▶ Records for this task:
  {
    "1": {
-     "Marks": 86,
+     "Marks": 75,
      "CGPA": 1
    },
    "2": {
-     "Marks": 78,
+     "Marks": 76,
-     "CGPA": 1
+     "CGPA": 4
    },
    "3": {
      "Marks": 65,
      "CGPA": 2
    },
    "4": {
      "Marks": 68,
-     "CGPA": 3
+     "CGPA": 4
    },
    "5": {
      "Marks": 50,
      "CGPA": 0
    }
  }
---
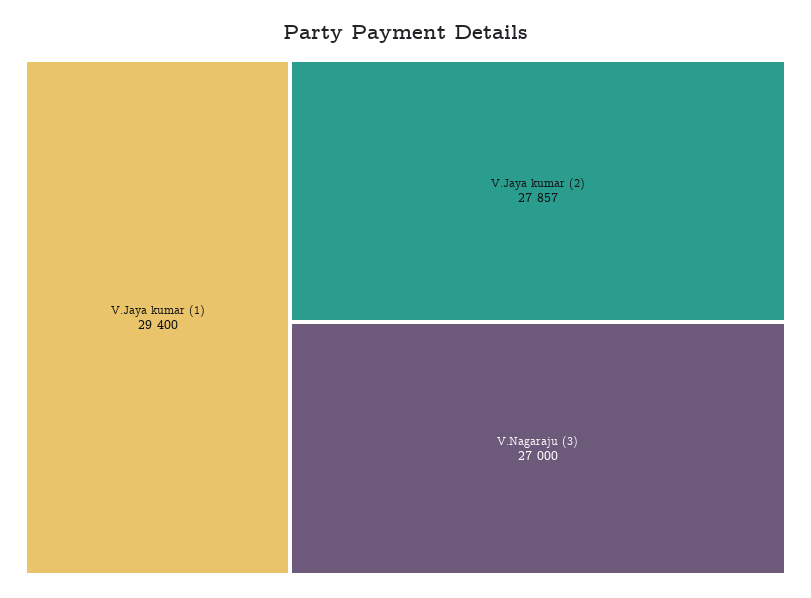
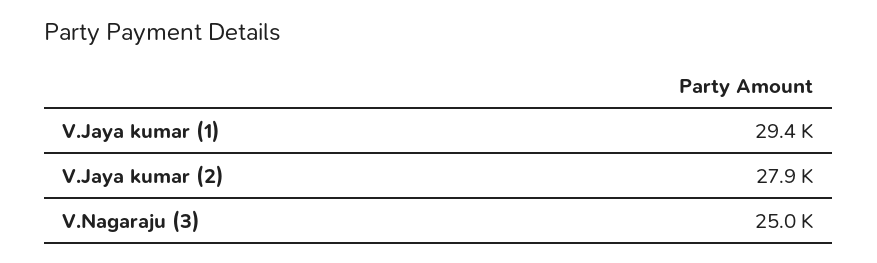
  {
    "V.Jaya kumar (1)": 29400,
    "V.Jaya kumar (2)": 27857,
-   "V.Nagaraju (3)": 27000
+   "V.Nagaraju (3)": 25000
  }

▶ Task to complete: Whenever the word "Jaya" shows up in a line of the entries, copy that line.

▶ Answer to this exercise:
    "V.Jaya kumar (1)": 29400,
    "V.Jaya kumar (2)": 27857,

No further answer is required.